Cuando era pequeña esperaba los fines de semana como si fueran permisos de libertad en medio de una tediosa e irrevocable condena. Los lunes eran odiosos; los martes, insípidos; los miércoles, la cima desde la que contemplaba el ansiado y fértil valle; los jueves se presentaban anodinos y los viernes se alargaban ante el espejismo de la inminente fiesta. Sólo me importaban los dos escasos días que podía pasar sin horarios ni uniforme. Entonces se me permitía dormir hasta media mañana, comer más galletas de chocolate, jugar en la calle sin otra pausa que la de la comida, tirarme en el frío suelo de baldosas con mi perro y explorar los límites del barrio e incluso escapar más allá en bicicleta.
Sin embargo, al tiempo me di cuenta de que si toda mi vida iba a transcurrir de esa manera, entre las horas de sueño y los días apenas soportados en aquella atroz espera semanal, los años verdaderamente disfrutados serían poquísimos, y el balance triste.

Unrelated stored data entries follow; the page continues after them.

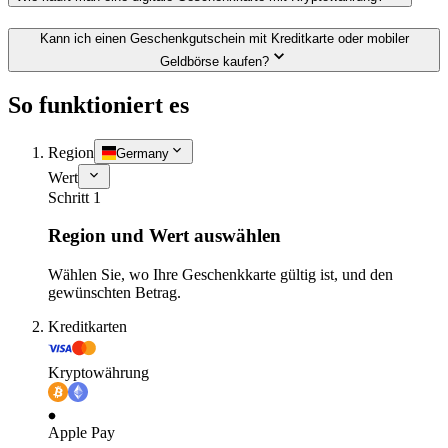
Kann ich einen Geschenkgutschein mit Kreditkarte oder mobiler
Geldbörse kaufen?
So funktioniert es
Region
Germany
Wert
Schritt 1
Region und Wert auswählen
Wählen Sie, wo Ihre Geschenkkarte gültig ist, und den
gewünschten Betrag.
Kreditkarten
Kryptowährung
Apple Pay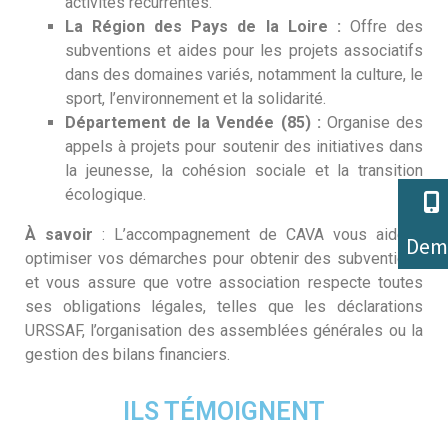
activités récurrentes.
La Région des Pays de la Loire :
Offre des
subventions et aides pour les projets associatifs
dans des domaines variés, notamment la culture, le
sport, l’environnement et la solidarité.
Département de la Vendée (85) :
Organise des
appels à projets pour soutenir des initiatives dans
la jeunesse, la cohésion sociale et la transition
écologique.
À savoir
: L’accompagnement de CAVA vous aide à
Dem
optimiser vos démarches pour obtenir des subventions
et vous assure que votre association respecte toutes
ses obligations légales, telles que les déclarations
URSSAF, l’organisation des assemblées générales ou la
gestion des bilans financiers.
ILS TÉMOIGNENT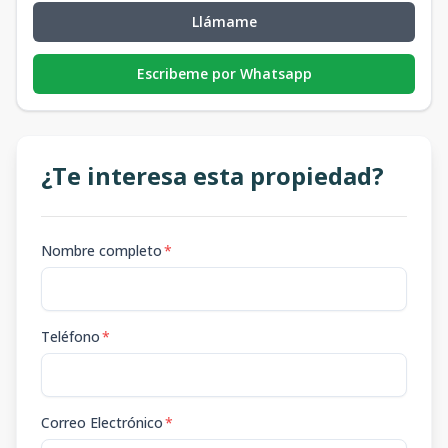
Llámame
Escribeme por Whatsapp
¿Te interesa esta propiedad?
Nombre completo
*
Teléfono
*
Correo Electrónico
*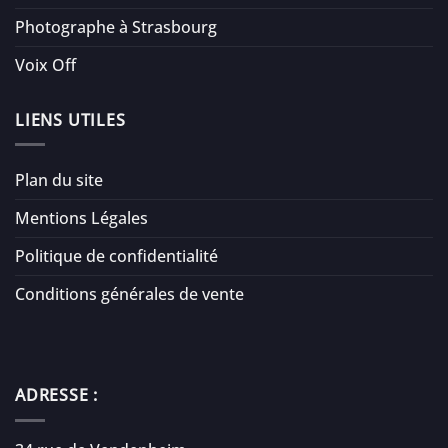
Photographe à Strasbourg
Voix Off
LIENS UTILES
Plan du site
Mentions Légales
Politique de confidentialité
Conditions générales de vente
ADRESSE :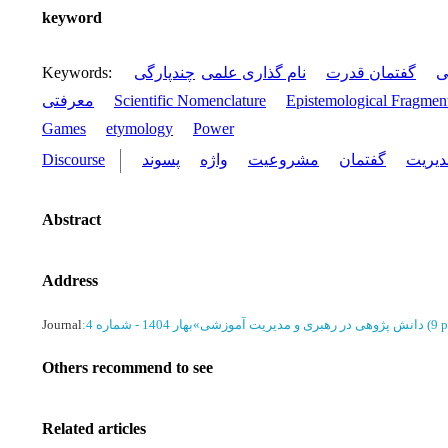
keyword
Keywords
:
چندپارگی
نام گذاری علمی
گفتمان قدرت
ی
معرفتی
Scientific Nomenclature
Epistemological Fragmen
Games
etymology
Power
Discourse
پسوند
واژه
مشروعیت
گفتمان
دیریت
Abstract
Address
Journal
:
بهار 1404 - شماره 4
»
دانش پژوهی در رهبری و مدیریت آموزشی
(‎9 
Others recommend to see
Related articles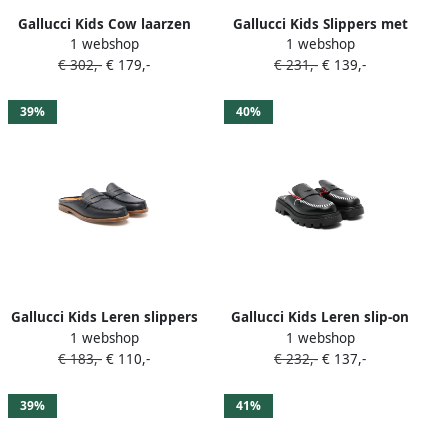
Gallucci Kids Cow laarzen
Gallucci Kids Slippers met
1 webshop
1 webshop
Bruin
Horsebit-detail Zwart
€ 302,-
€ 179,-
€ 231,-
€ 139,-
39%
40%
Gallucci Kids Leren slippers
Gallucci Kids Leren slip-on
1 webshop
1 webshop
Blauw
loafers Zwart
€ 183,-
€ 110,-
€ 232,-
€ 137,-
39%
41%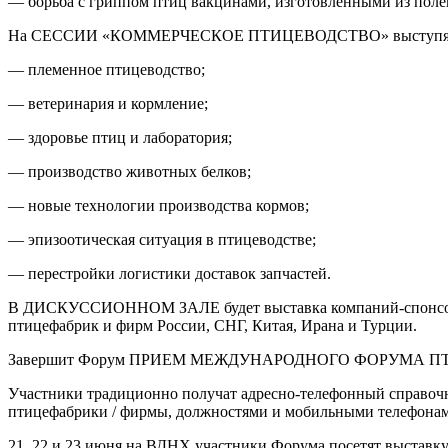
— борьба с гриппом птиц вакцинами, изготовленными из поле
На СЕССИИ «КОММЕРЧЕСКОЕ ПТИЦЕВОДСТВО» выступят экспе
— племенное птицеводство;
— ветеринария и кормление;
— здоровье птиц и лаборатория;
— производство животных белков;
— новые технологии производства кормов;
— эпизоотическая ситуация в птицеводстве;
— перестройки логистики доставок запчастей.
В ДИСКУССИОННОМ ЗАЛЕ будет выставка компаний-спонсоров 
птицефабрик и фирм России, СНГ, Китая, Ирана и Турции.
Завершит Форум ПРИЕМ МЕЖДУНАРОДНОГО ФОРУМА ПТИЦЕВОДО
Участники традиционно получат адресно-телефонный справо
птицефабрики / фирмы, должностями и мобильными телефонам
21, 22 и 23 июня на ВДНХ участники Форума посетят вы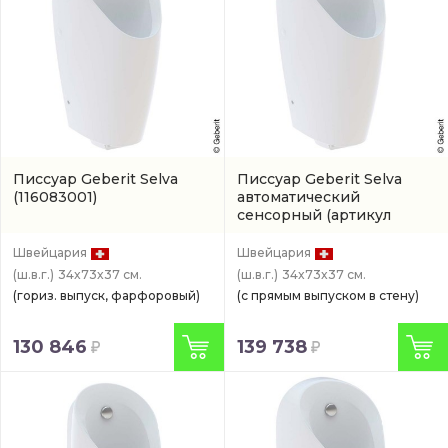
Писсуар Geberit Selva
Писсуар Geberit Selva
(116083001)
автоматический
сенсорный
(артикул
116082001)
Швейцария
Швейцария
(ш.в.г.)
34x73x37 см.
(ш.в.г.)
34x73x37 см.
(гориз. выпуск, фарфоровый)
(с прямым выпуском в стену)
130 846
139 738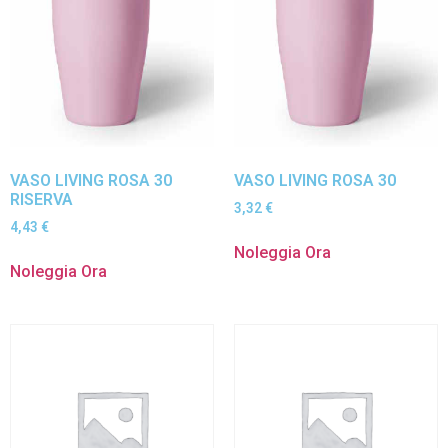
VASO LIVING ROSA 30
VASO LIVING ROSA 30
RISERVA
3,32
€
4,43
€
Noleggia Ora
Noleggia Ora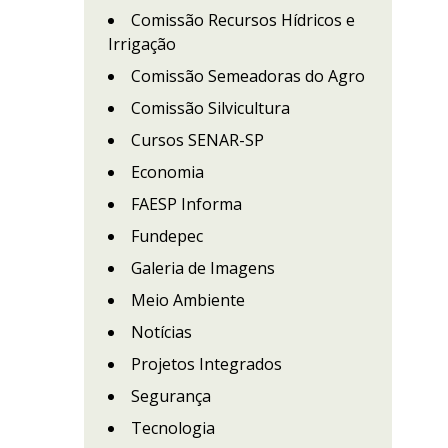
Comissão Recursos Hídricos e
Irrigação
Comissão Semeadoras do Agro
Comissão Silvicultura
Cursos SENAR-SP
Economia
FAESP Informa
Fundepec
Galeria de Imagens
Meio Ambiente
Notícias
Projetos Integrados
Segurança
Tecnologia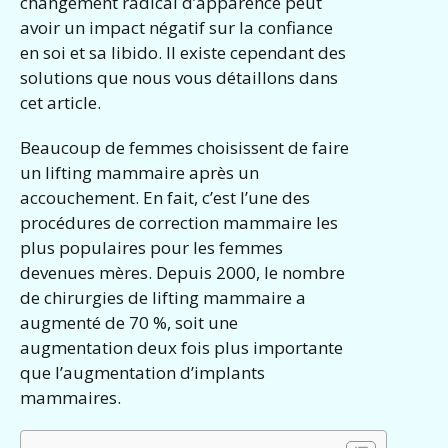
changement radical d’apparence peut
avoir un impact négatif sur la confiance
en soi et sa libido. Il existe cependant des
solutions que nous vous détaillons dans
cet article.
Beaucoup de femmes choisissent de faire
un lifting mammaire après un
accouchement. En fait, c’est l’une des
procédures de correction mammaire les
plus populaires pour les femmes
devenues mères. Depuis 2000, le nombre
de chirurgies de lifting mammaire a
augmenté de 70 %, soit une
augmentation deux fois plus importante
que l’augmentation d’implants
mammaires.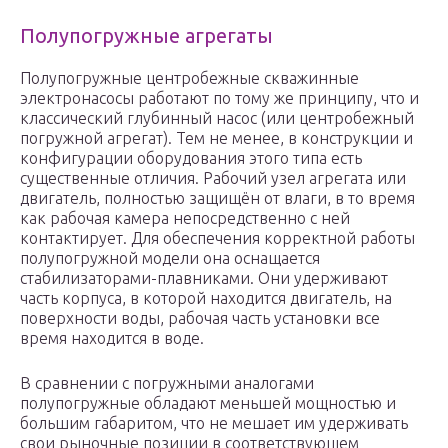
Полупогружные агрегаты
Полупогружные центробежные скважинные
электронасосы работают по тому же принципу, что и
классический глубинный насос (или центробежный
погружной агрегат). Тем не менее, в конструкции и
конфигурации оборудования этого типа есть
существенные отличия. Рабочий узел агрегата или
двигатель, полностью защищён от влаги, в то время
как рабочая камера непосредственно с ней
контактирует. Для обеспечения корректной работы
полупогружной модели она оснащается
стабилизаторами-плавниками. Они удерживают
часть корпуса, в которой находится двигатель, на
поверхности воды, рабочая часть установки все
время находится в воде.
В сравнении с погружными аналогами
полупогружные обладают меньшей мощностью и
большим габаритом, что не мешает им удерживать
свои рыночные позиции в соответствующем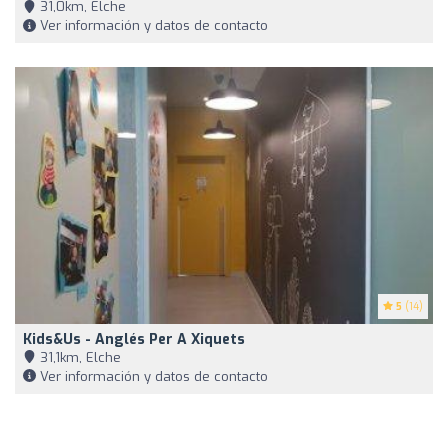
31,0km, Elche
Ver información y datos de contacto
5
(14)
Kids&Us - Anglés Per A Xiquets
31,1km, Elche
Ver información y datos de contacto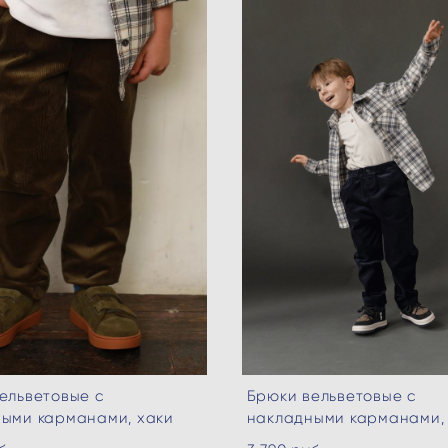
ельветовые с
Брюки вельветовые с
ыми карманами, хаки
накладными карманами,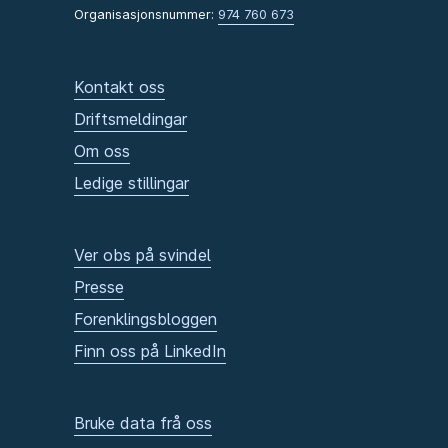
Organisasjonsnummer:
974 760 673
Kontakt oss
Driftsmeldingar
Om oss
Ledige stillingar
Ver obs på svindel
Presse
Forenklingsbloggen
Finn oss på LinkedIn
Bruke data frå oss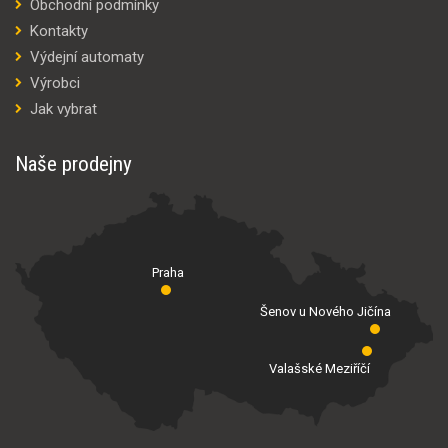
Obchodní podmínky
Kontakty
Výdejní automaty
Výrobci
Jak vybrat
Naše prodejny
Praha
Šenov u Nového Jičína
Valašské Meziříčí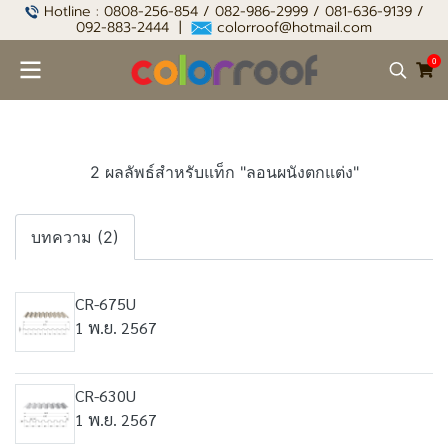
Hotline : 0808-256-854 / 082-986-2999 / 081-636-9139 /
092-883-2444 |
colorroof@hotmail.com
0
2 ผลลัพธ์สำหรับแท็ก "ลอนผนังตกแต่ง"
บทความ (2)
CR-675U
1 พ.ย. 2567
CR-630U
1 พ.ย. 2567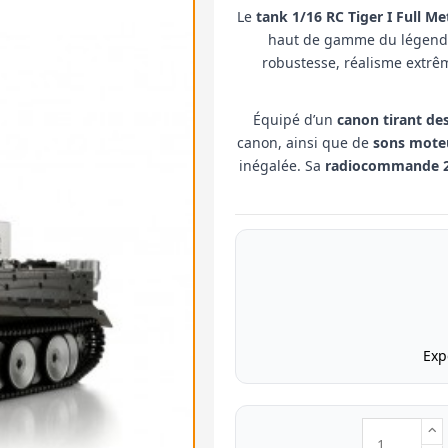
Le
tank 1/16 RC Tiger I Full Me
haut de gamme du légendai
robustesse, réalisme extrê
Équipé d’un
canon tirant des
canon, ainsi que de
sons moteu
inégalée. Sa
radiocommande 2.
Exp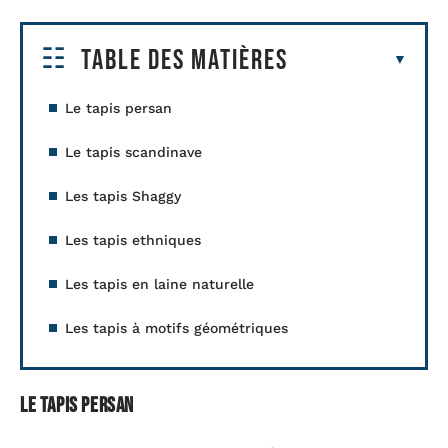
Table des matières
Le tapis persan
Le tapis scandinave
Les tapis Shaggy
Les tapis ethniques
Les tapis en laine naturelle
Les tapis à motifs géométriques
Le tapis persan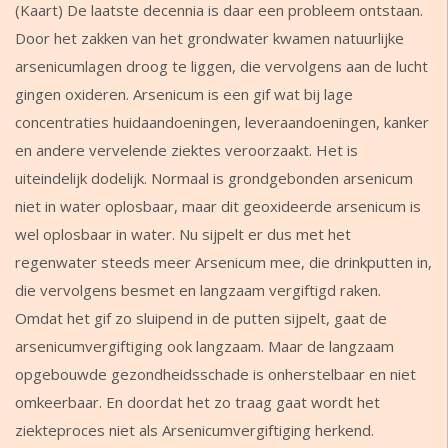
(Kaart) De laatste decennia is daar een probleem ontstaan.
Door het zakken van het grondwater kwamen natuurlijke
arsenicumlagen droog te liggen, die vervolgens aan de lucht
gingen oxideren. Arsenicum is een gif wat bij lage
concentraties huidaandoeningen, leveraandoeningen, kanker
en andere vervelende ziektes veroorzaakt. Het is
uiteindelijk dodelijk. Normaal is grondgebonden arsenicum
niet in water oplosbaar, maar dit geoxideerde arsenicum is
wel oplosbaar in water. Nu sijpelt er dus met het
regenwater steeds meer Arsenicum mee, die drinkputten in,
die vervolgens besmet en langzaam vergiftigd raken.
Omdat het gif zo sluipend in de putten sijpelt, gaat de
arsenicumvergiftiging ook langzaam. Maar de langzaam
opgebouwde gezondheidsschade is onherstelbaar en niet
omkeerbaar. En doordat het zo traag gaat wordt het
ziekteproces niet als Arsenicumvergiftiging herkend.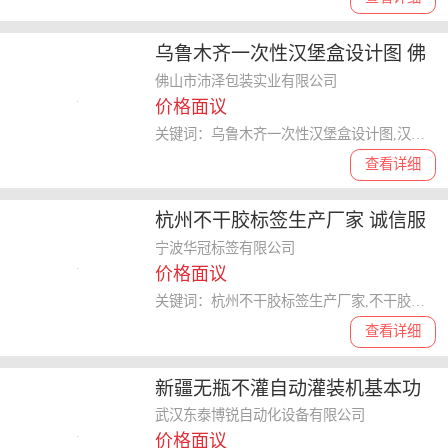
乌鲁木齐一次性汉堡盒设计图 佛
山市沛泽包装实业供应
佛山市沛泽包装实业有限公司
价格面议
关键词：乌鲁木齐一次性汉堡盒设计图,汉堡盒
查看详细
杭州不干胶标签生产厂家 诚信服
务 宁波华冠标签供应
宁波华冠标签有限公司
价格面议
关键词：杭州不干胶标签生产厂家,不干胶标签
查看详细
新疆无瓶不灌自动灌装机基本功
能 武汉东泰博锐自动化设备供应
武汉东泰博锐自动化设备有限公司
价格面议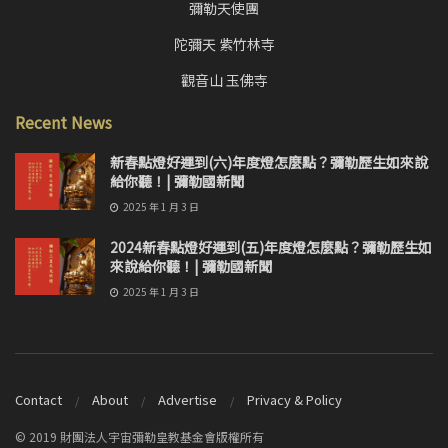
彌勒天使團
陀彌天 紫竹林寺
觀音山 玉佛寺
Recent News
新春點燈好運到(六)年度燈怎麼點？彌勒歷生如來說
給你聽！| 彌勒國新聞
2025 年 1 月 3 日
2024新春點燈好運到(五)年度燈怎麼點？彌勒歷生如
來說給你聽！| 彌勒國新聞
2025 年 1 月 3 日
Contact
About
Advertise
Privacy & Policy
© 2019 財團法人宇宙彌勒皇教基金會版權所有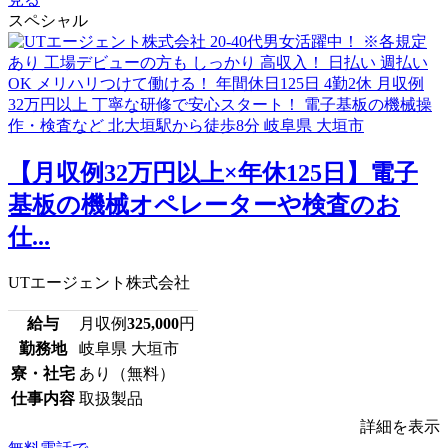
スペシャル
【月収例32万円以上×年休125日】電子
基板の機械オペレーターや検査のお
仕...
UTエージェント株式会社
給与
月収例
325,000
円
勤務地
岐阜県 大垣市
寮・社宅
あり（無料）
仕事内容
取扱製品
詳細を表示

El descubrimiento me desconcertó. Tras meditarlo, decidí que no volvería a odiar los lunes, ni obviar los martes, ni apurar los miércoles, ni condenar los jueves o soportar los viernes. Tenía que encontrar, en cada uno de ellos, una razón para alegrarme o para soñar. Debía dejar que la sorpresa pudiera encontrarme a la vuelta de cualquier esquina, sin cita previa. Y así, tal vez un martes podría llegar a ser mejor que el sábado. O un domingo tan bueno como un miércoles.
Eso es, para mí, apoderarse del día. De cada uno de mis días, de todo lo que tengo. De mis momentos grises y también de los azules como la felicidad. De mis jornadas agotadoras y de mis muchas horas tontas.
Este blog no pretende otra cosa más que compartir con quien llegue a este pequeño atracadero las ideas, los hallazgos, las creaciones y los pensamientos que me ayudan, cada día, a disfrutar de los destellos de nuestra fugacidad.